Over the past two years, privacy tokens, which are designed to obscure transaction details, have increasingly been delisted by major platforms due to regulatory pressure. This has helped to exacerbate the decline in liquidity during the crypto bear market. Both XMR and ZEC are currently at high risk of being delisted on Binance due to low liquidity.
ZEC has been the most delisted privacy token over the past two years. This has lead to a greater fragmentation of the market, with XMR dominating on large exchanges, while ZEC and DASH are mostly traded on smaller unregulated venues.
Korean exchange trade volume hits multi-year high.

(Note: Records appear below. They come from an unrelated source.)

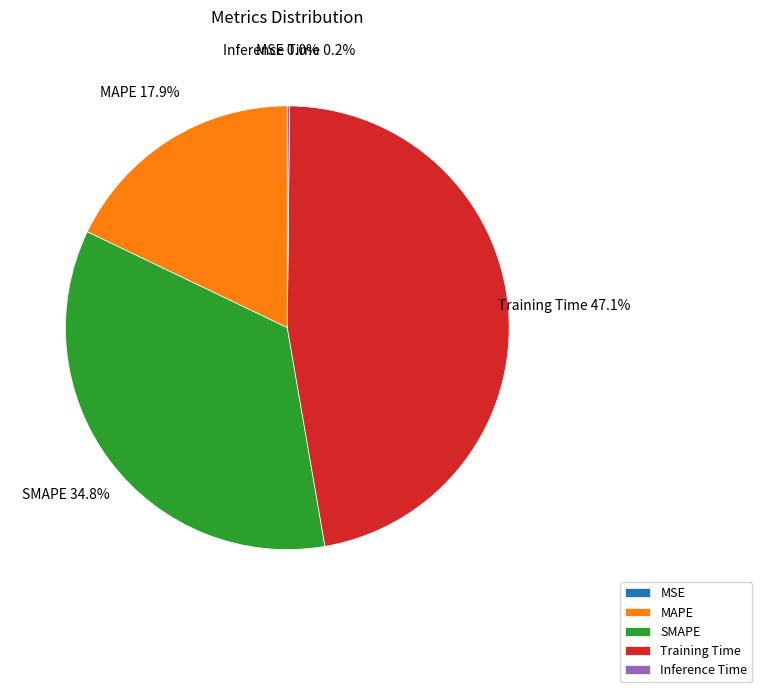

Which slice is the largest?

Training Time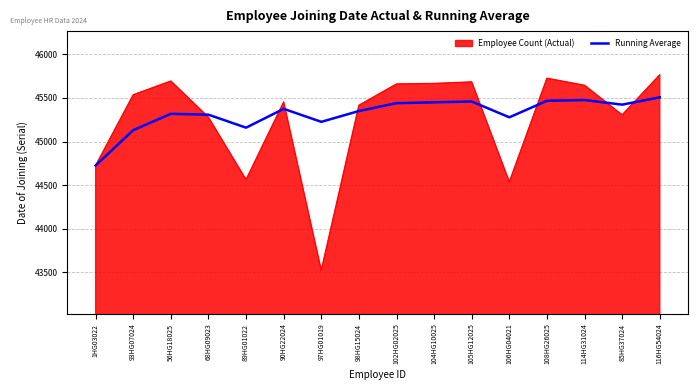

Which category has the lowest value across all series?

97HG01019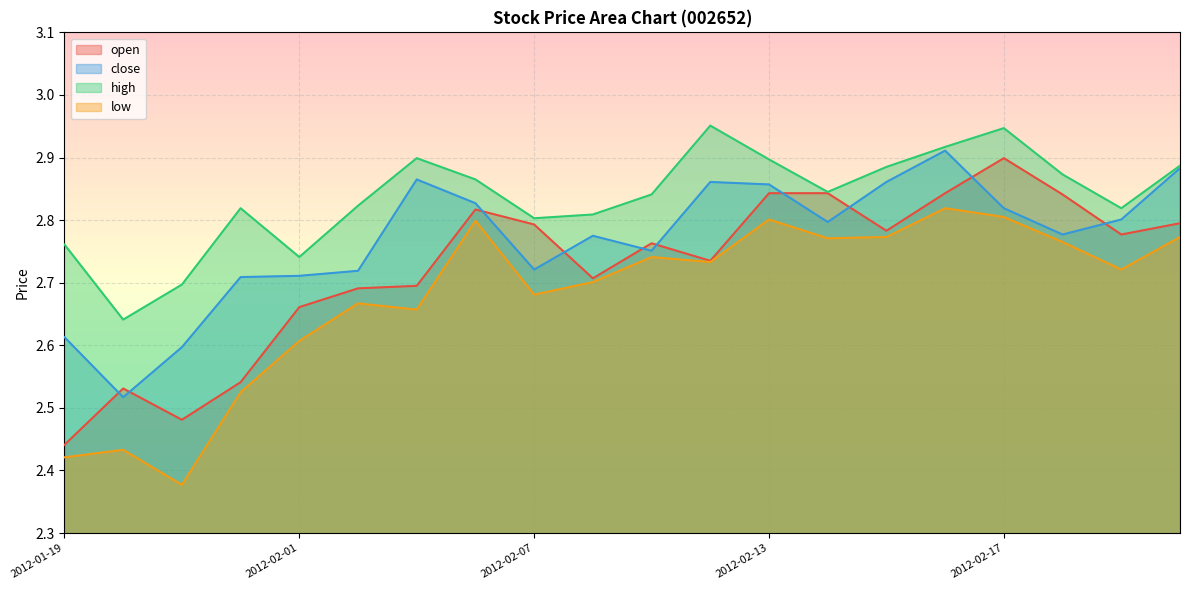

Rank the series by their average value, from lowest to highest.

low, open, close, high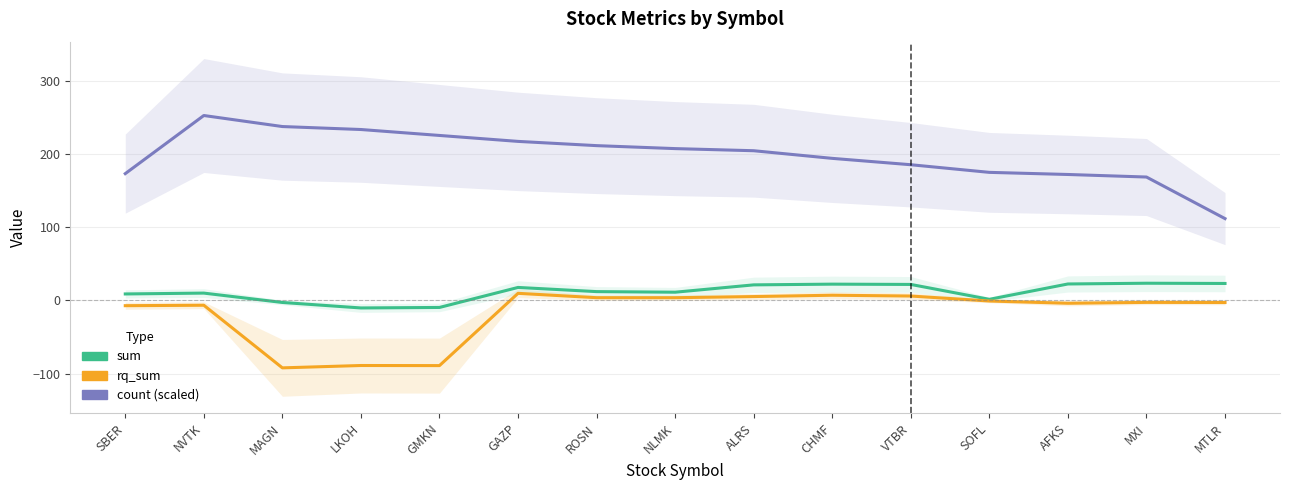

The sum series shows 23.2 at MTLR. True or false?

True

Trade volume on Korean exchanges hit its highest level since March 2022 during last week’s selloff. Interestingly, while altcoins typically account for more than 80% of trade volumes on Korean markets, their share dropped to less than 70% last week while Bitcoin’s rose to 32% for the first time since 2020.
Bithumb and Upbit both saw strong rise in trading activity with Bithumb’s market share briefly spiking to 48%. The exchange launched a zero fee promotion back in October but its initial impact has bee muted with volumes starting to increase markedly only at the end of December.
During the recent rally, the Korean won (KRW) has been dominating fiat trading, surpassing the US Dollar as the largest fiat trading pair in crypto. It accounted for 40-50% of fiat transactions compared to 30-40% for the USD. The last time the KRW dominance was so high was during the 2021 bull run.
The recent recovery comes even though South Korea’s financial regulator has ramped up its efforts to regulate the crypto industry over the past months, proposing new rules to protect users on crypto exchanges and a ban on crypto purchases with credit cards.